Information Extraction Layer
The information extraction layer of the PREDOSE platform (Fig. 4) utilizes the DAO to extract entities, relationships, and triples. The Automatic Qualitative Coding Module of PREDOSE, consists of the following five components: (1) the Drug Abuse Ontology; (2) an entity identification component; (3) a relationship identification component (4) a triple extraction component and (5) a sentiment extraction component.
The Drug Abuse Ontology (DAO) is a formal representation of concepts and relationships between them for the prescription drug abuse domain. Fig. 4 (left) shows that the DAO consists of a: (1) schema and (2) an instance base of assertions. The schema contains classes, type definitions and relationships permissible between them, defined manually during the ontology creation process. Such definitions serve as the basis for the annotation scheme in PREDOSE and include both hierarchical and associative relationships. A hierarchical relationship (property) between two classes, expresses membership between them. For example, Drugs occur in different Classes such as Cannabinoids, Buprenorphine, Opioids, Sedatives, and Stimulants. A Cannabinoid is a type of Drug, and the isA hierarchical property expresses the relationship between them. Associative relationships are non-hierarchical relationships between classes. For instance, the statement that ‘‘<Suboxone_Injection CAUSES bad headache>’’ expresses a causality association between a Drug and a Side Effect and does not imply membership of one concept to the other. The current DAO contains 43 classes and 20 properties. Although it is a relatively shallow representation, the DAO is very precise, given its creation by domain experts Center for Interventions, Treatment, and Addictions Research (CITAR) team. The DAO is also enriched with links to concepts in external ontologies, through a very careful manually supervised process. Among the 43 DAO classes, 11 classes have been mapped to URIs in DrugBank,3 Freebase,4 DBpedia5 and the Cyc6 ontologies, using the sameAs property. The DAO also contains 16 object properties, which are properties that associate class instances amongst each another. In addition to object properties, the DAO models two data type properties (has_value and has_slang_term). Data type properties associate a concept with a literal value. For example, the property has_slang_term associates a drug with a slang term. The ability to accurately and formally represent slang term-to-drug associations is important for two reasons. The first is that accurate slang term mappings will positively impact search and retrieval of relevant documents when performing the content analysis. Search methods devoid of such domain knowledge are at a disadvantage and may be unable to retrieve relevant documents containing only slang term mentions but no standard references to a given drug.

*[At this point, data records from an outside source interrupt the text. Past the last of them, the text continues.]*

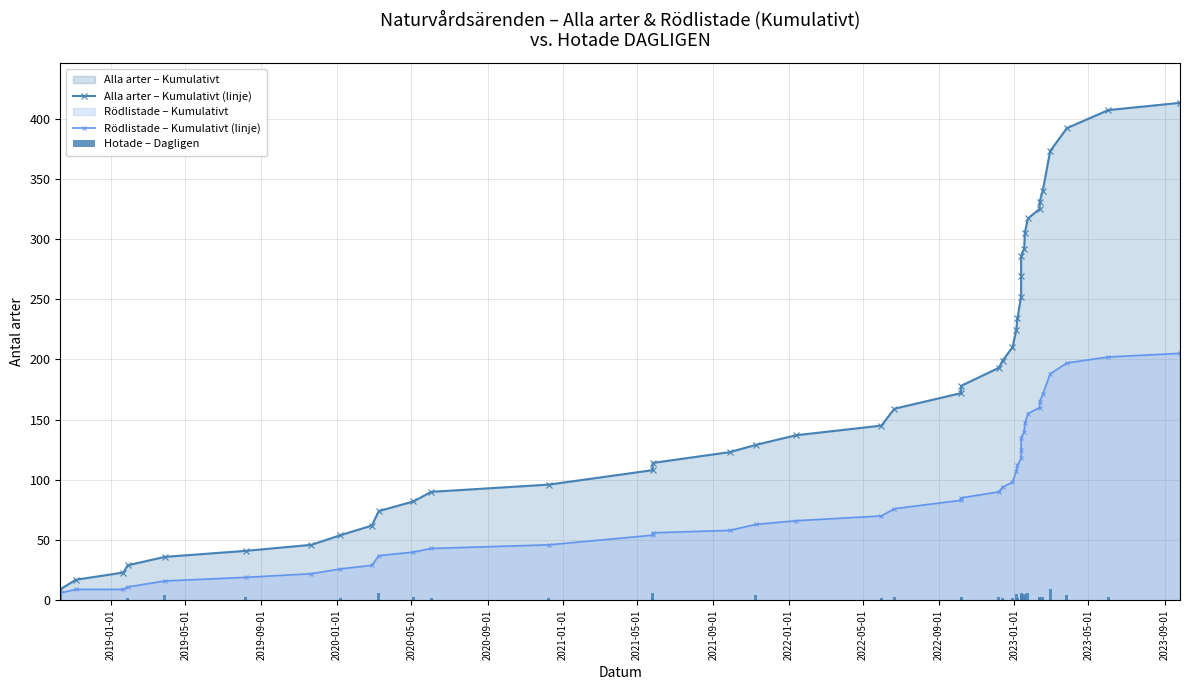

Are the bars horizontal?

No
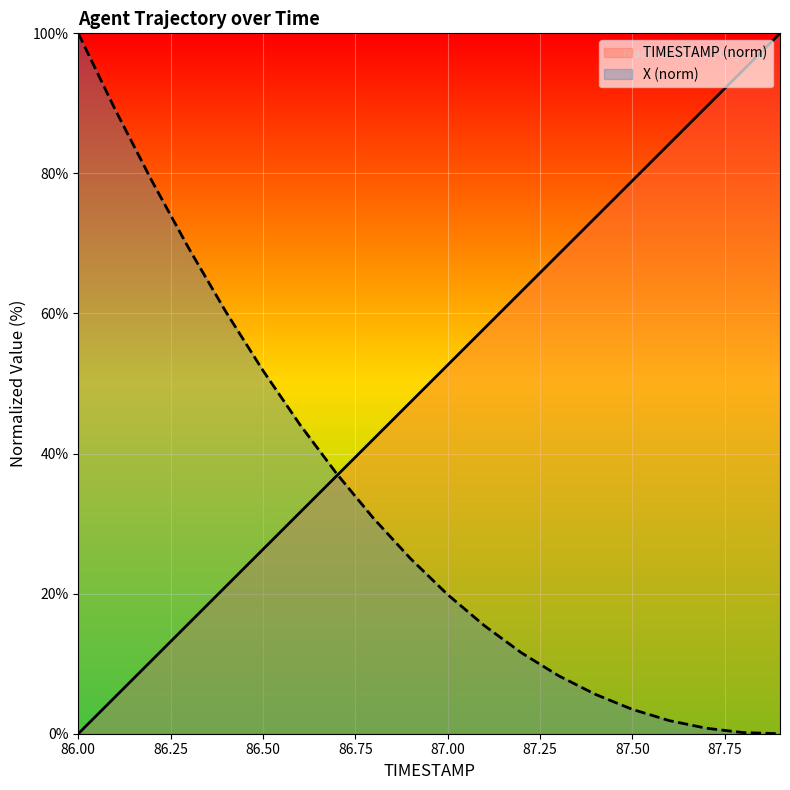

What is the spread (max minus min) of values at 87.9?

100.0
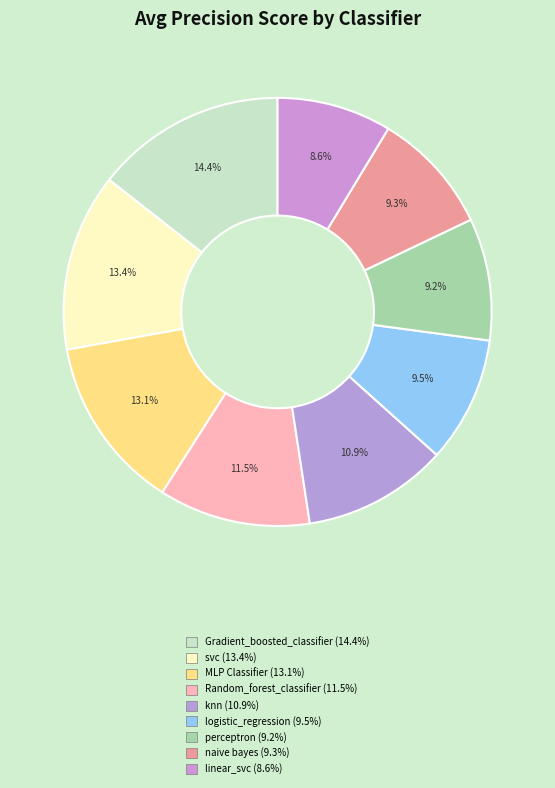

True or false: Random_forest_classifier accounts for 11% of the total.

True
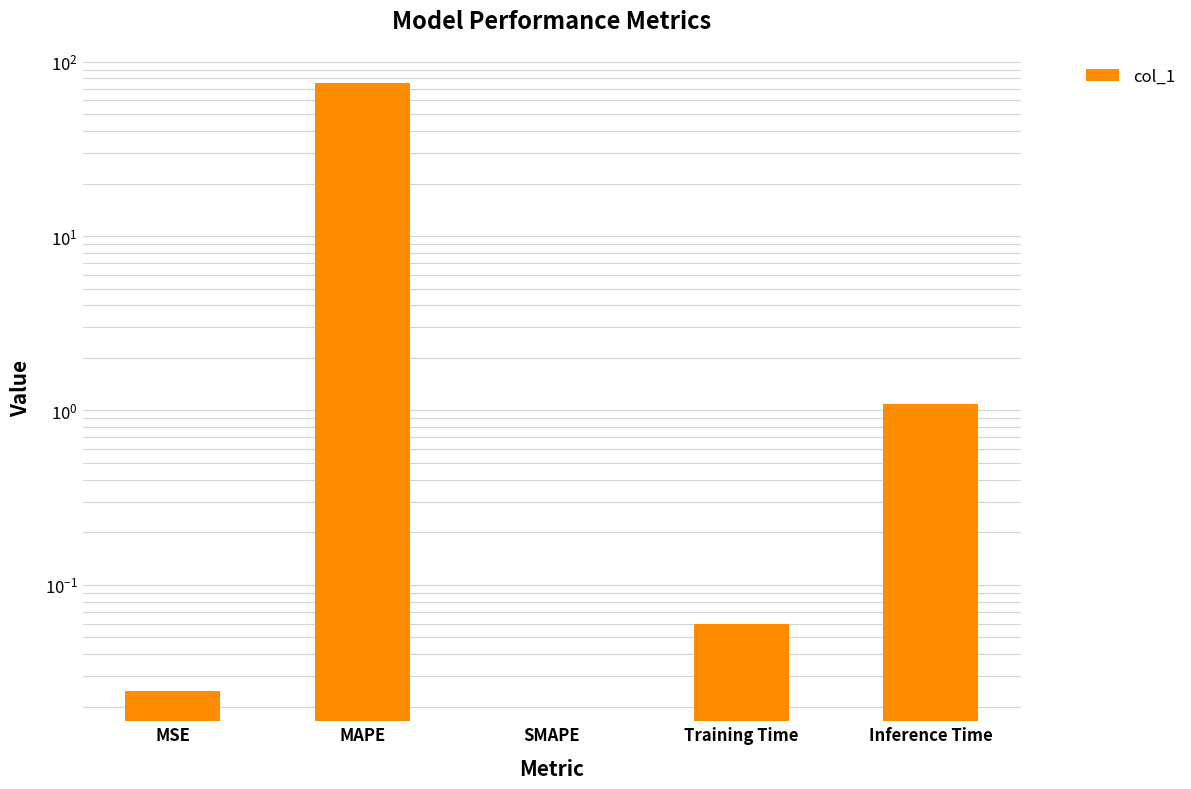

At which category does the chart reach its peak across all series?

MAPE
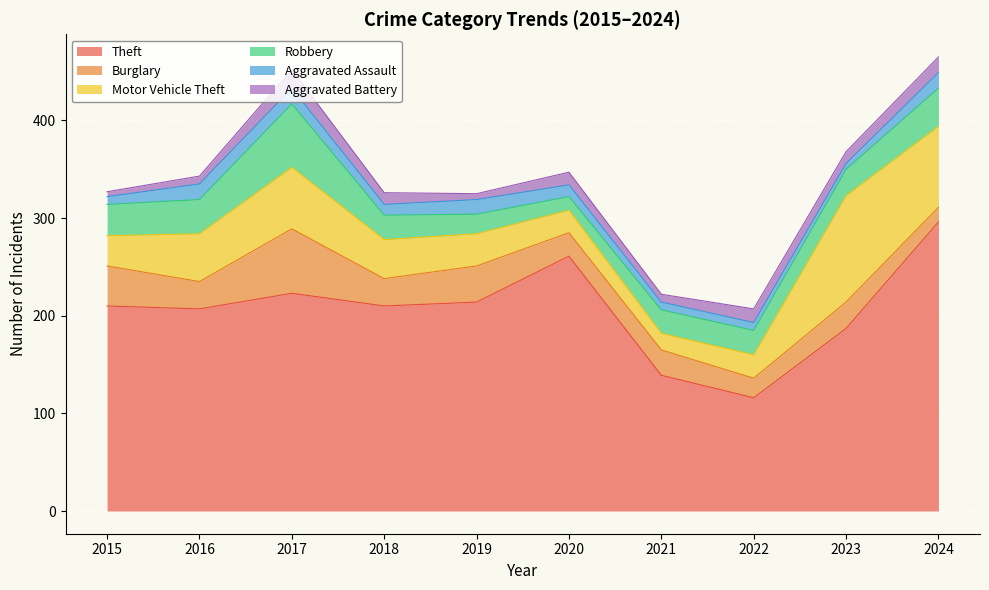

Which series has the widest spread of values?

Theft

Also, various slang utilized to drug mapping sources, including numerous online dictionaries and resources, such as DrugSlang,7 NIDA, NDCP8 and www.erowid.com. Altogether, 307 slang terms were collected, curated and added to the DAO. A total of 193 concepts contained slang term mappings. The DAO is, therefore, the result of a joint manual effort, between domain experts at CITAR and computer scientists at Kno.e.sis. It was created and edited using the Protégé Ontology Editor.